Cash crops are a source of wealth but only for the minority of wealthy and they often used slaves or natives for the labor. The majority of European settlers were small farmers and attracted to temperate climates where they could grow the crops they were familiar with.

>Le Ebin muh empire is better than yours because its hard to conquer peoples with guns than savages
The long answer to why Britain did this is because people who run countries aren't autistic and instead make decisions based off least cost for greatest profit.
Costs a shit ton to invade France but invading bongo bongo land is so cheap even private businesses can do it (see EIC, Cecil Rhodes).
Invaded France would cost a shit ton to police and maintain for not much profit (as now you need more resources for there industry) but bongo bongo land is cheap as chips to maintain and is rich with resources for your own industry to refine.

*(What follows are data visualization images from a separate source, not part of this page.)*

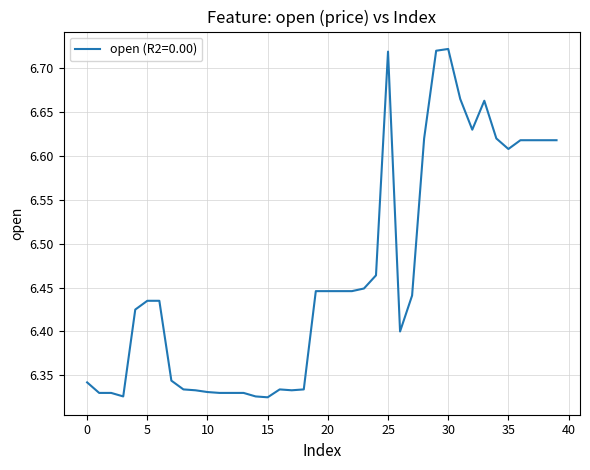

What is the difference between the maximum and minimum values?

0.4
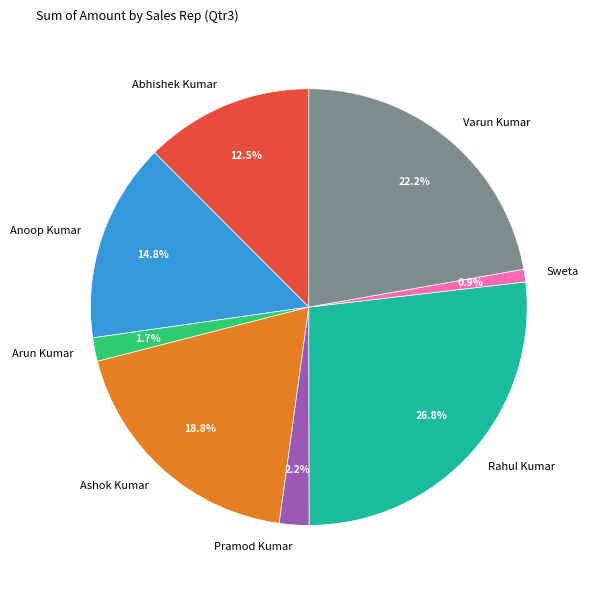

How many segments does this pie chart have?

8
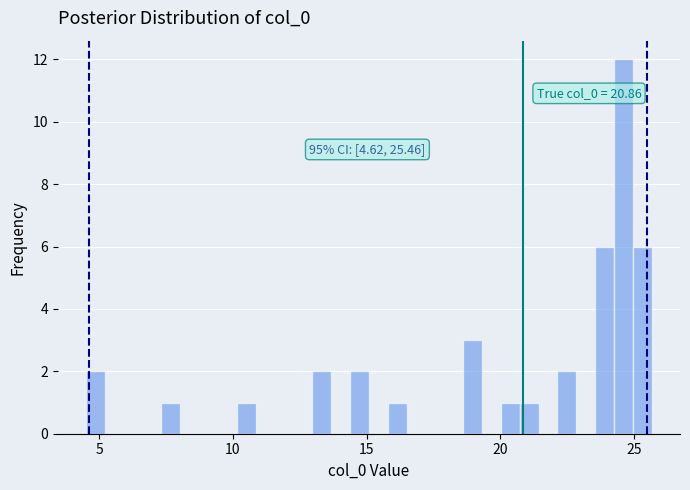

Around what value on the x-axis is the tallest bar? Give the approximate position of its centre, as read against the axis.

24.5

The short answer is MONEY and not looking at the world through autism.

>British empire and their colonies
SeeWhat the fuck do settlers and what climates they prefer have to do with Britains model of privatized (company/charter company) colonialism? They were for-profit ventures for shareholder returns in London.

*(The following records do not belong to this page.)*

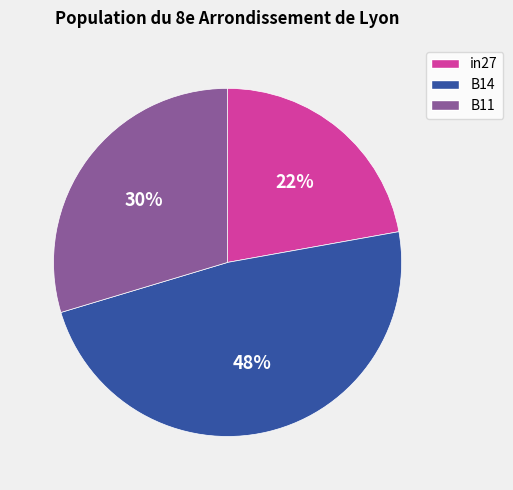

What is the largest slice in the pie chart?

B14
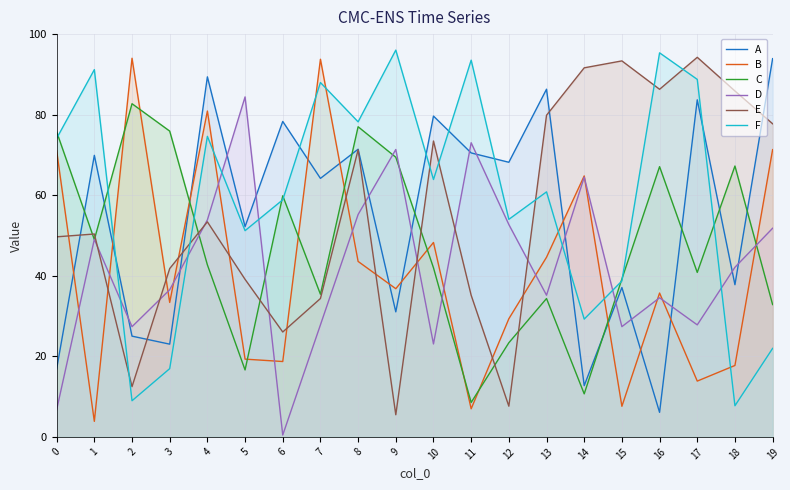

How many data points in E are above 53?

10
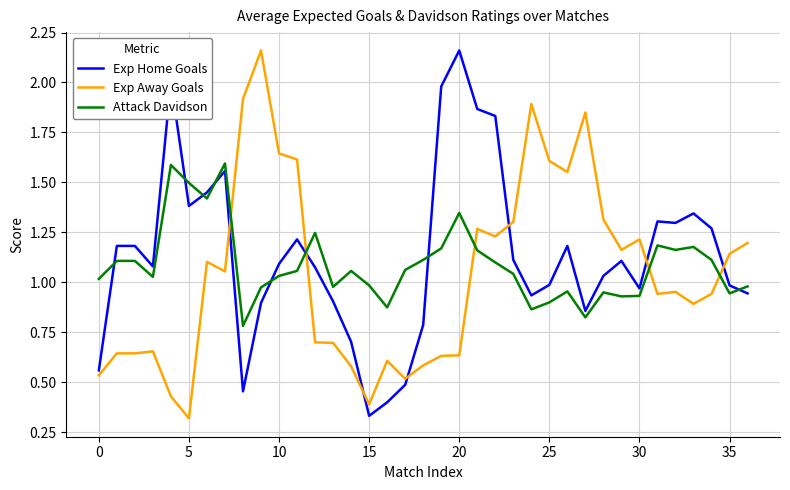

After their last crossing, which series has the higher values: Exp Away Goals or Exp Home Goals?

Exp Away Goals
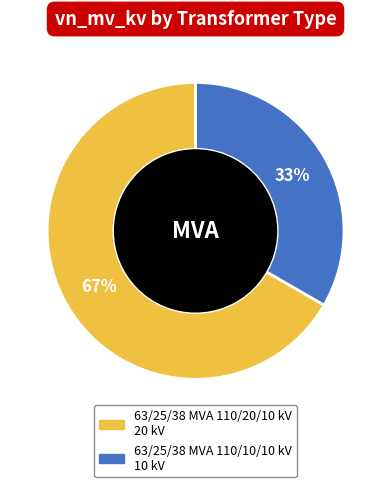

Do 63/25/38 MVA 110/10/10 kV and 63/25/38 MVA 110/20/10 kV together represent more than half of the pie?

Yes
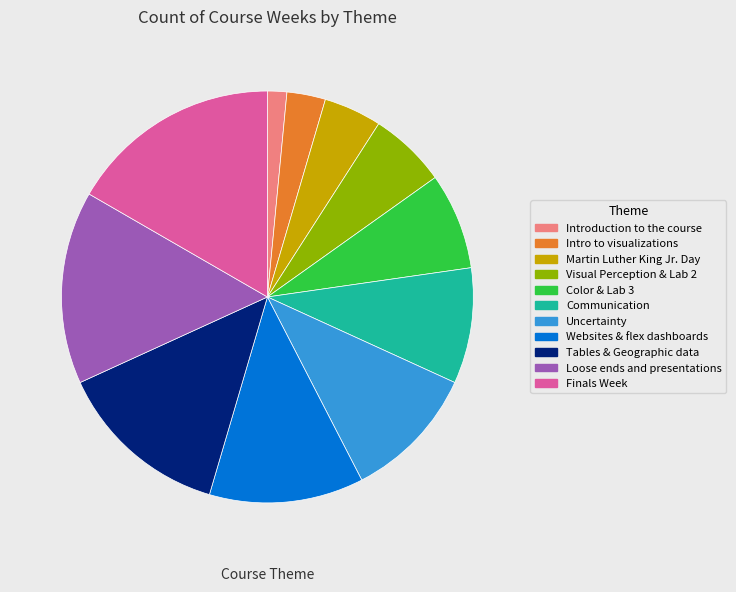

Between Martin Luther King Jr. Day and Loose ends and presentations, which is larger?

Loose ends and presentations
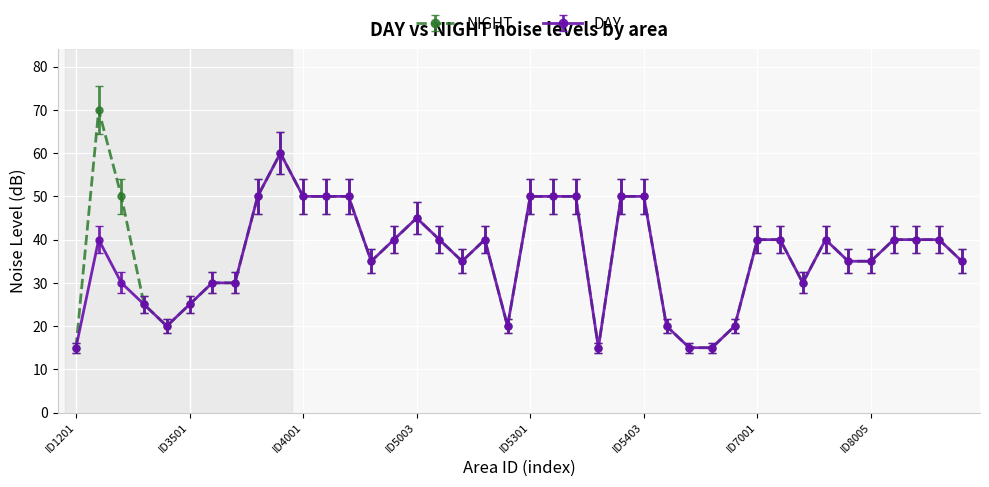

What are all the series names shown in the legend?

NIGHT, DAY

This. At least one other person in this thread gets it.

How much profit did the colonies actually make?

They could've invaded France after they beat Napoleon

And then they should have shared it with their allies
Britain was never at any point in its history able to invade France alone

If they decimated the army after the war they could've had a pop.

>what is the hundred years war
If a few events had turned out differently, it would have been a very different Europe that we'd have today

Dunno dude im not the British archives.

That information may not even be available to the public, considering that many company records were held in the archives of the shareholders/operators fraternal lodge ie not available to outsiders.

A temperate climate could support European settlers growing grain who could in turn support local laborers free to perform other activities, many of which were as good investments as cash crops. For example in Jamestown's early years, once they started producing food and weren't starving, they produced many timber related products like potash, tar, incense, pine resin, planks, turpentine and pitch and also glass using the ample charcoal.

>They were for-profit ventures for shareholder returns in London.
Many private investors were also middle class gentry who wanted to own land in the new world as opposed to high aristocracy that might be more interested in owning plantations while remaining in England. Many of Jamestown's first residents were gentry, though most of them starved.

I generally agree with you and , it does not contradict what I said if you take a broad perspective.

What is the Angevin Empire

because there was a fucking lot of people in Egypt and India, you fucking retard

>implying we were trying to replace those other groups.

I don't know who you are, but you're likely from a group we should replace.

>populate the whole world with Anglos

Good Lord, who would we annoy?!

Honestly the only British colony that actually became something great was USA. Everything else was either a shitty penal colony, a military base or a bunch of resources to be extracted.

Singapore,Brunei and Hong Kong turned out fine

Singapore turned out fine DESPITE the brits, and I'm from there

do you expect they would done better if it was Dutch,Portuguese or god forbid, J*horean/Acheh rule?

>we were only pretending to colonise nigger countries!